The Problem With Lending
Lending
Lending is one of the most important cornerstones in any economy, especially in America, since it gives the basis for growth. Not everyone qualifies for lending based off the traditional banking system, and therefore a secondary lending market exists. In order to understand how big this market is let's take a look at the LendingClub’s historical Total Loan Issuance. Since 2007, LendingClub has issued over 20 billion dollars, which demonstrates how massive and important this sector is. Moreover, LendingClub is just one of a handful of companies that are dealing in the online lending marketspace that came in around a decade ago to fill in the gap that traditional banks were unable to fulfil.
The Risk
The main risk in issuing a loan is that the borrower will not pay the loan back. And so in online lending, the main challenge is building a model that is accurate enough to maintain profit: the losses due to errors in the model should be lower than the profits collected via interest from borrowers that do pay back. Two things are needed in order to create a strong model: (1) As much information as possible about the borrower and (2) an intelligen model to accurately predict the default rate of the potential borrower.
The Default
In the article “Default Rates at Lending Club & Prosper: When Loans Go Bad” by LendingMemo, we can see an interesting analysis of how lending companies try to maximize their 2 main parameters: min FICO score to lend, and interest rate to charge. It is interesting to see the experiments these companies have done by shifting up and down the min FICO scores, and seeing the default rates changed based off that. It seems that at the moment LendingClub has fine tuned their min FICO score to 703, and interest rate to 12%.
The Data Science
Oleh Dubno, in his paper “Predicting Defaults of Loans using Lending Club’s Loan Data”, lays out a great example of how data exploration and model-building should happen for the Lending Club data.
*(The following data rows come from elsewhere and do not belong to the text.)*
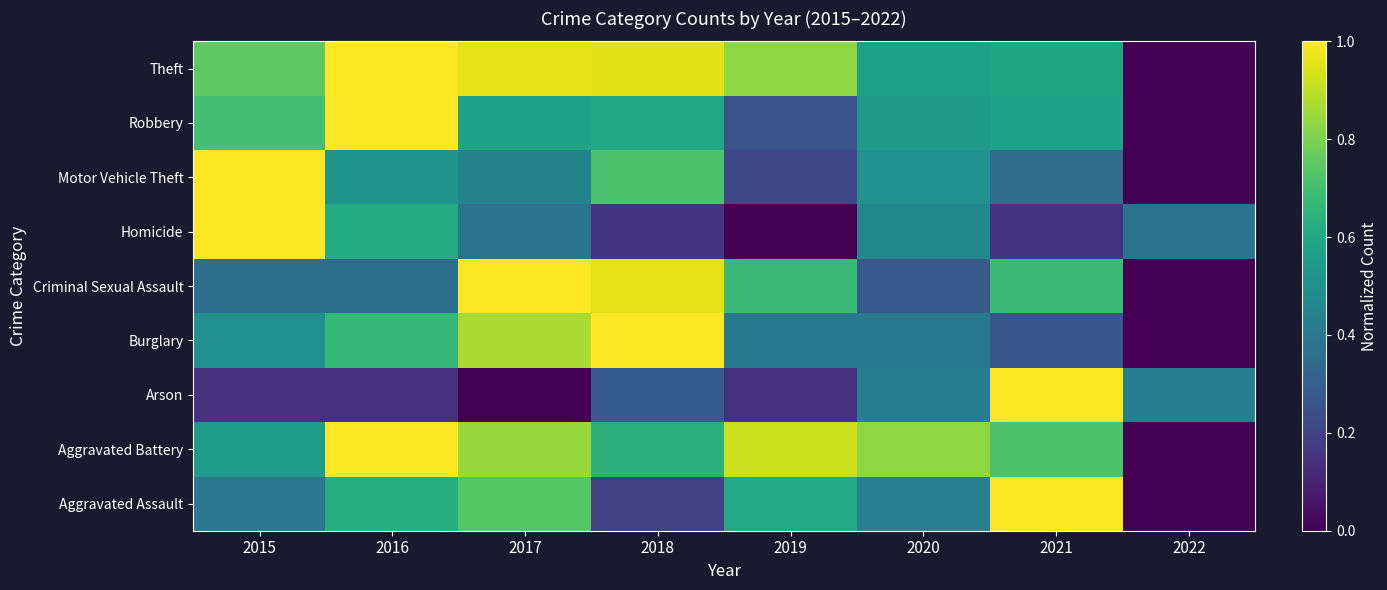

Reading left to right, extract all data points from this chart.

Aggravated Assault: 2015=0.4	2016=0.6	2017=0.7	2018=0.2	2019=0.6	2020=0.4	2021=1.0	2022=0.0
Aggravated Battery: 2015=0.5	2016=1.0	2017=0.8	2018=0.6	2019=0.9	2020=0.8	2021=0.7	2022=0.0
Arson: 2015=0.1	2016=0.1	2017=0.0	2018=0.3	2019=0.1	2020=0.4	2021=1.0	2022=0.4
Burglary: 2015=0.5	2016=0.7	2017=0.9	2018=1.0	2019=0.4	2020=0.4	2021=0.3	2022=0.0
Criminal Sexual Assault: 2015=0.4	2016=0.4	2017=1.0	2018=1.0	2019=0.7	2020=0.3	2021=0.7	2022=0.0
Homicide: 2015=1.0	2016=0.6	2017=0.4	2018=0.2	2019=0.0	2020=0.5	2021=0.2	2022=0.4
Motor Vehicle Theft: 2015=1.0	2016=0.5	2017=0.4	2018=0.7	2019=0.2	2020=0.5	2021=0.4	2022=0.0
Robbery: 2015=0.7	2016=1.0	2017=0.6	2018=0.6	2019=0.3	2020=0.5	2021=0.6	2022=0.0
Theft: 2015=0.8	2016=1.0	2017=1.0	2018=1.0	2019=0.8	2020=0.6	2021=0.6	2022=0.0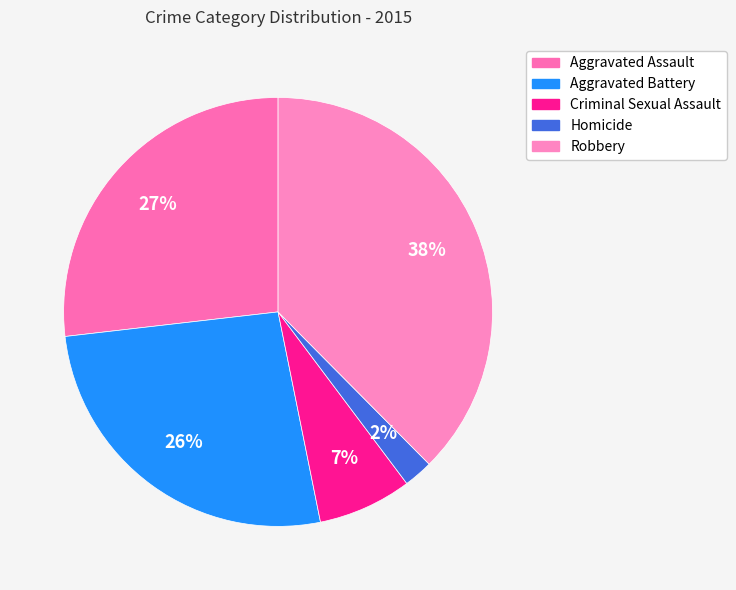

Which category has the smallest portion of the pie?

Homicide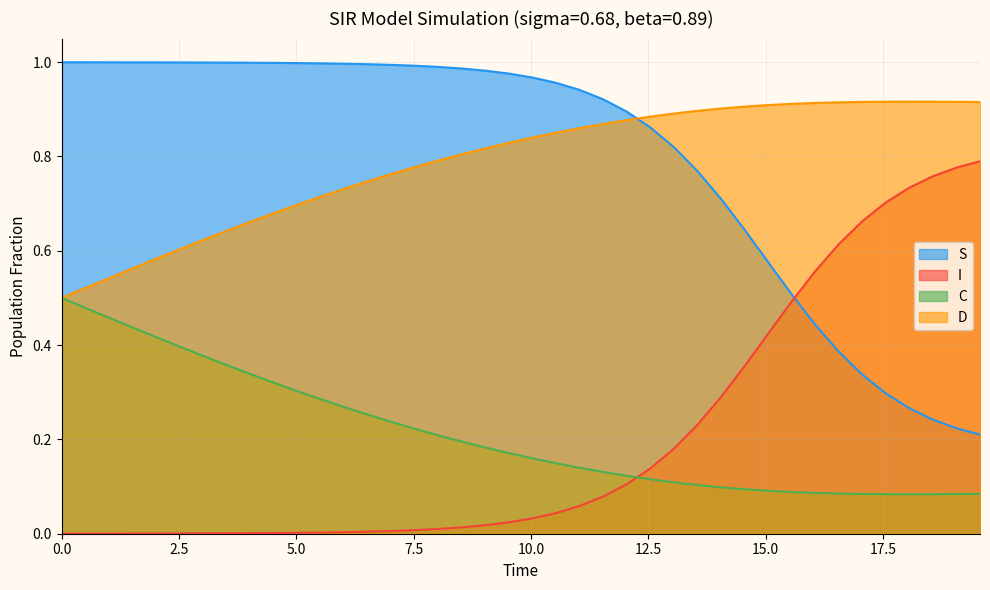

What is the sum of the I values at 18.561872909698998 and 3.511705685618729?

0.8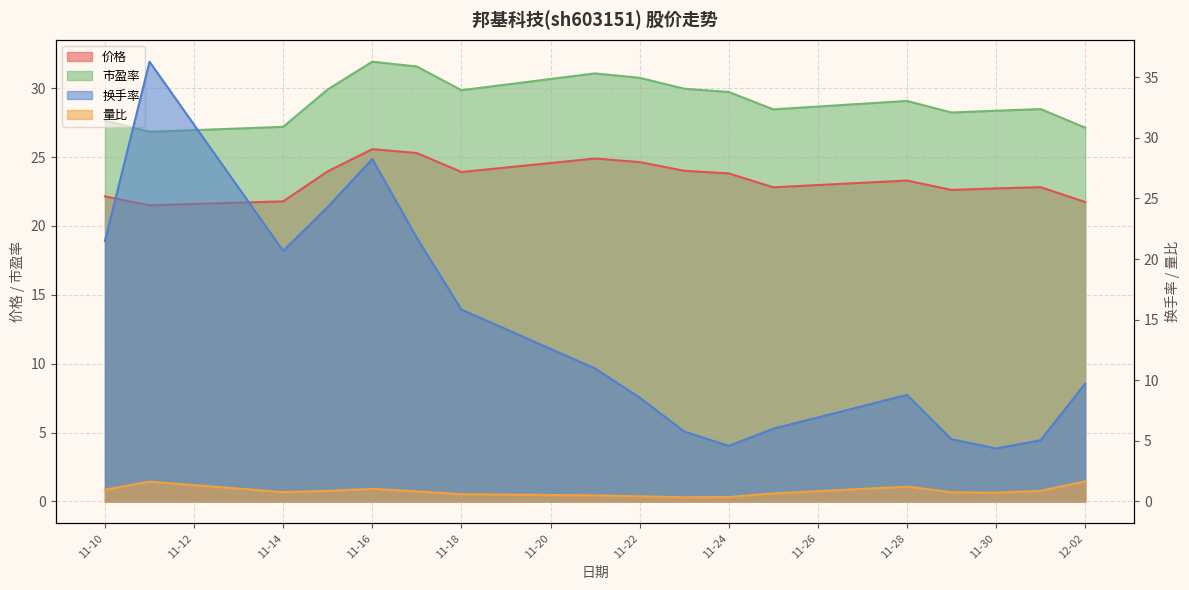

True or false: 换手率 and 市盈率 cross at least once.

True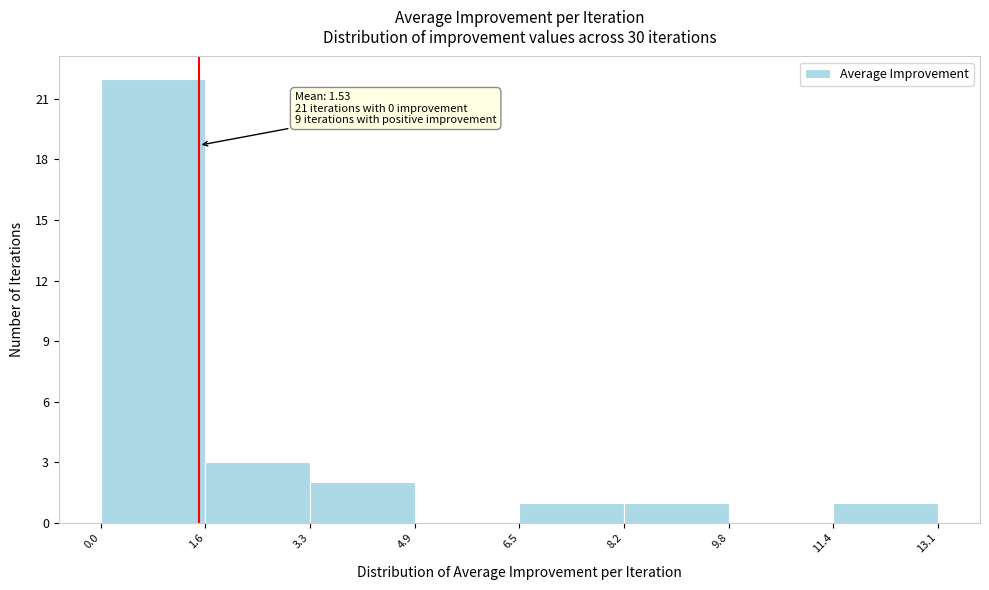

Over which range of the x-axis is the bar tallest?

0.0 to 1.6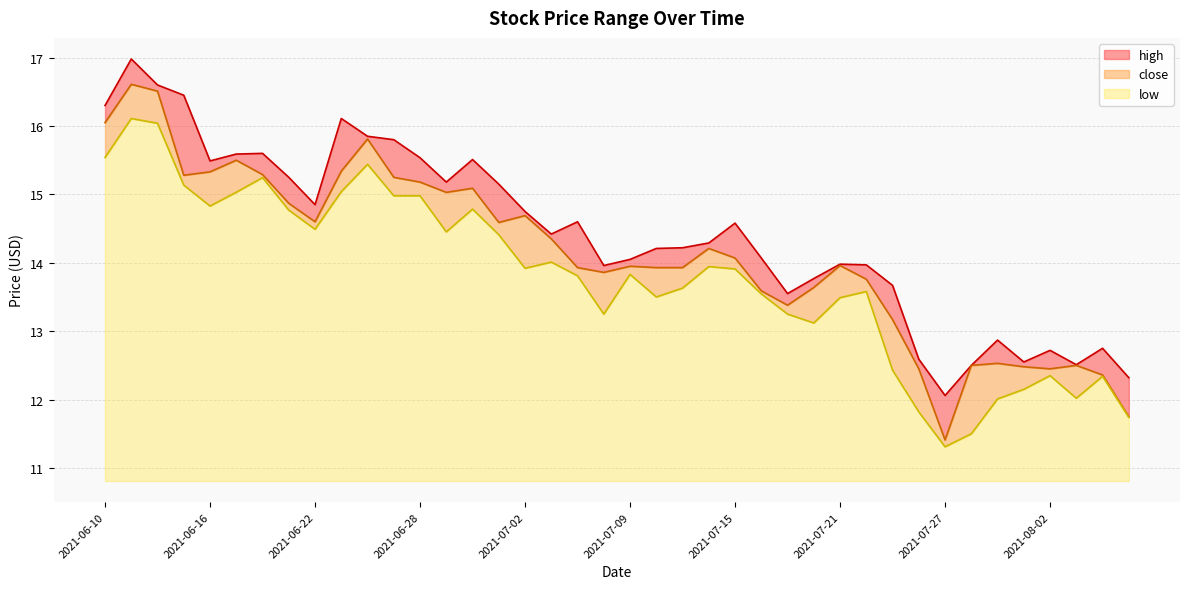

What is the sum of all low values?

119.3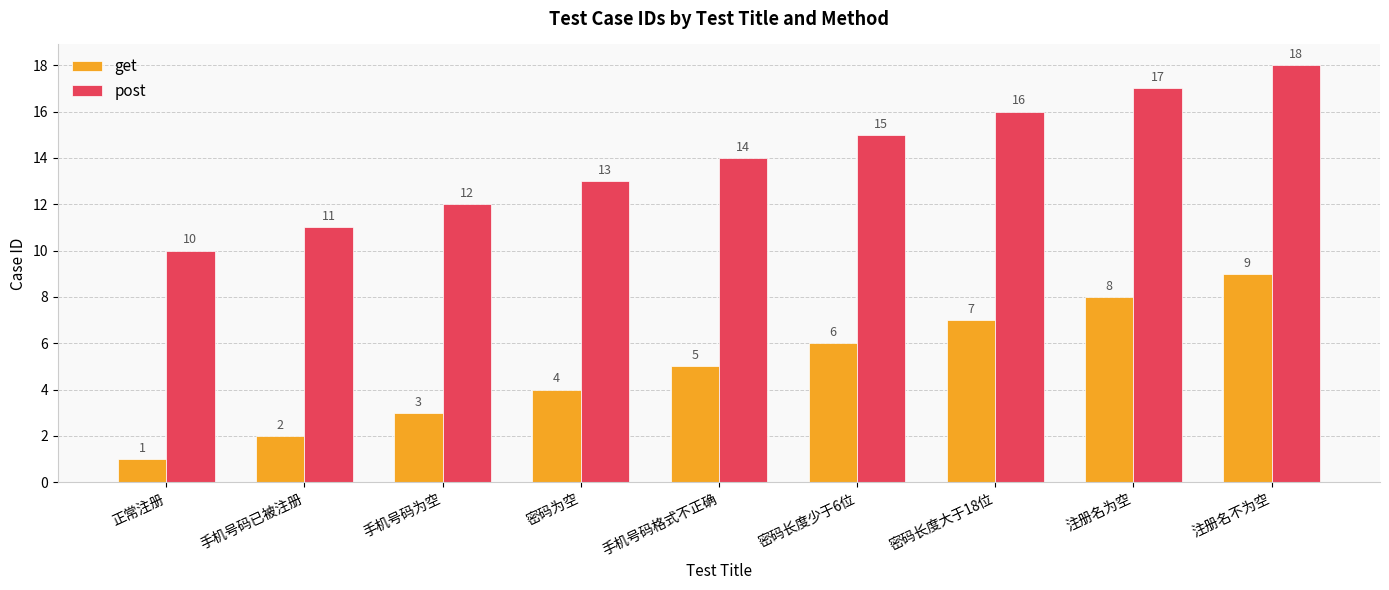

The value of get at 注册名不为空 is 9. True or false?

True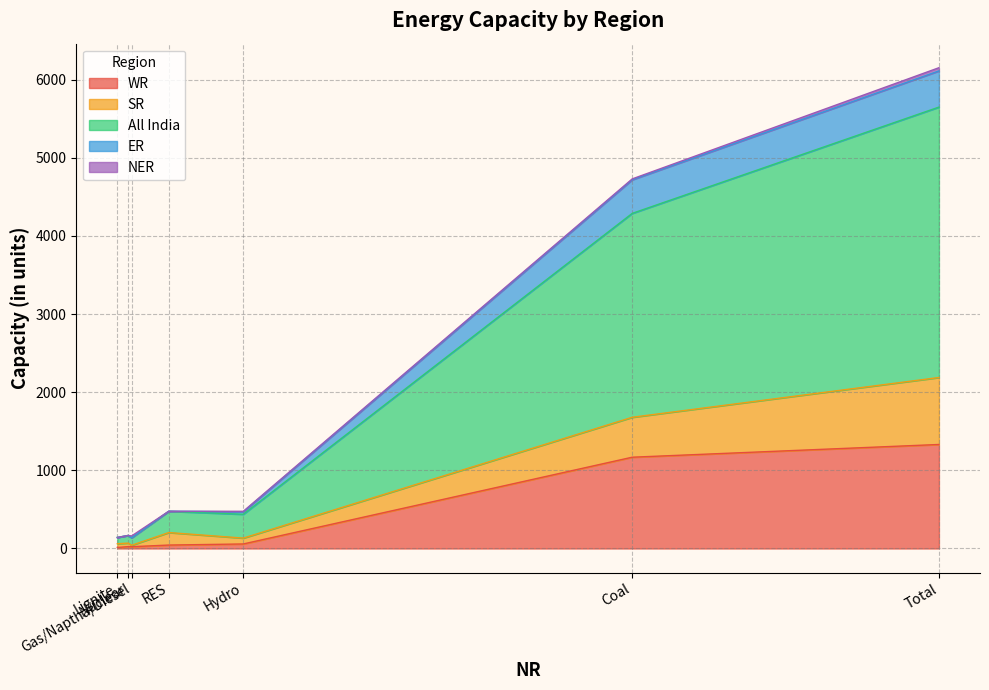

What is the highest value of the WR series?

1331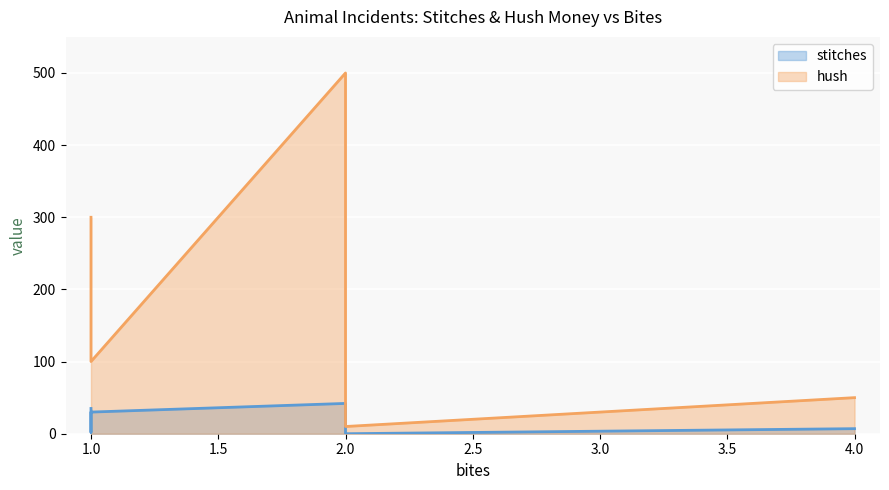

True or false: stitches and hush intersect in this chart.

False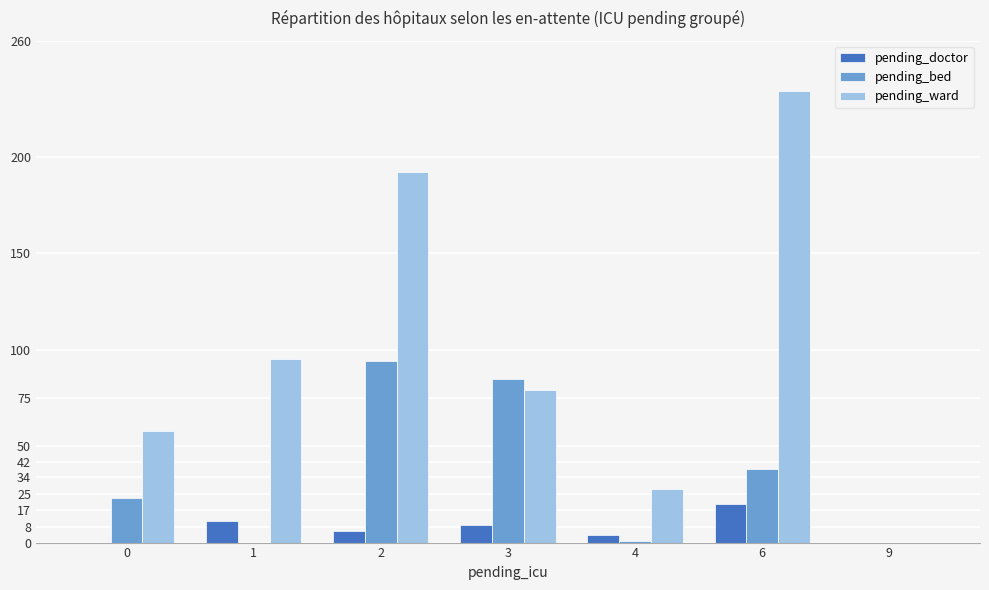

What is the maximum value for pending_doctor?

20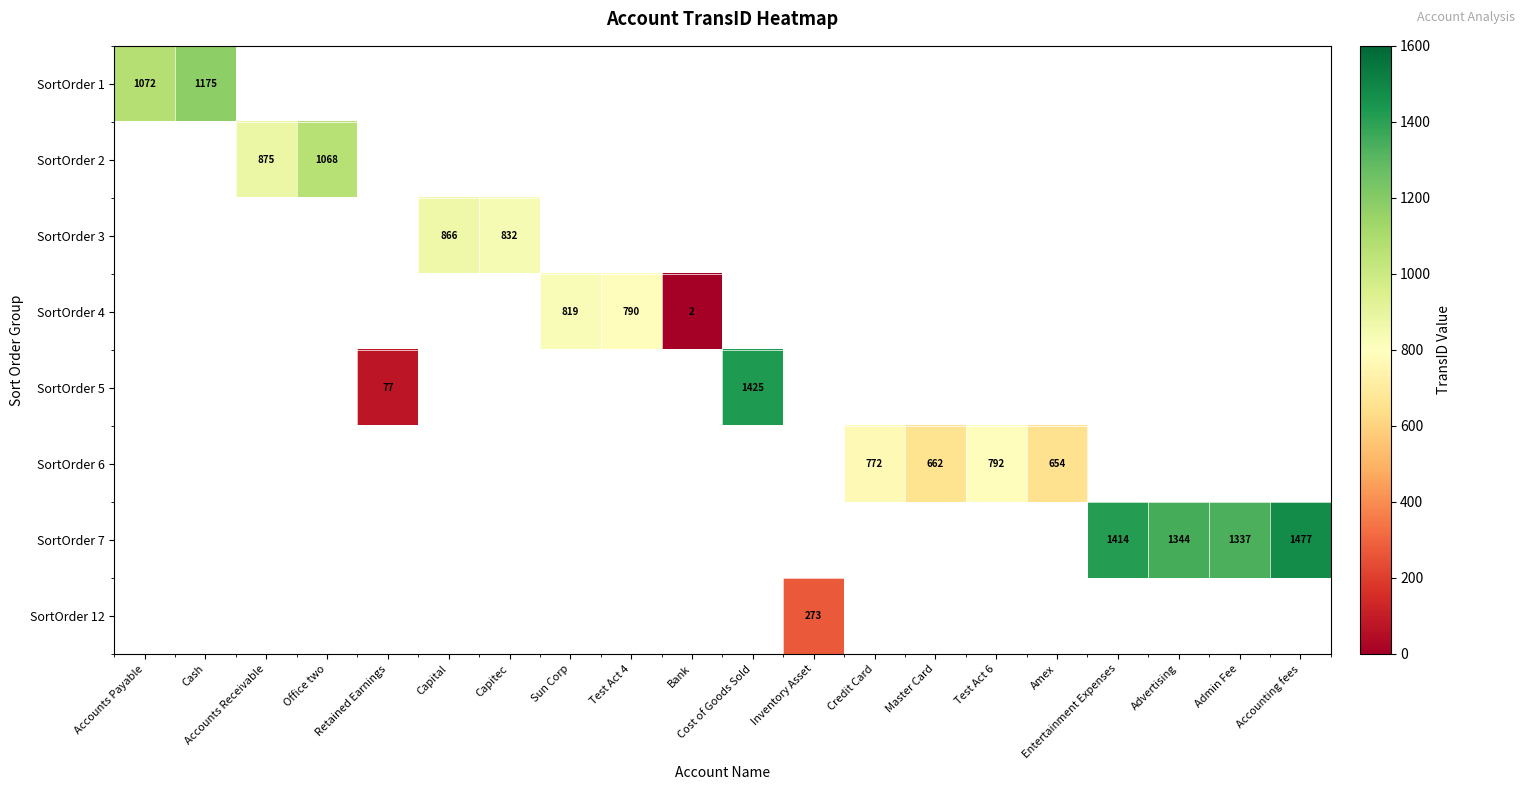

The value of SortOrder 6 at Credit Card is 772. True or false?

True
He analyzes the data set (in his nice python notebook) and showed that annual income only predicts funded amount when the income is less than or equal to $75,000; after that, there is no correlation. Dubno then runs logistic regressions, and arrives at expected conclusions. If the loan’s grade is good, if it is a small loan, or if the borrower was employed, has a large income, or didn’t mark “OTHER” in response to “home ownership”, then the loan is more likely to be paid back. Surprisingly, the length of time that the borrower was employed doesn’t matter: as long as the borrower was employed at the time of the loan, it’ll be good. The frequency of loan-repayment also varies by state: Nebraska, Missouri, and Oregon have particularly high default rates. Dubno then normalizes his data and makes a more specific model, and finds that Mississippi, in fact, has the highest rates of default.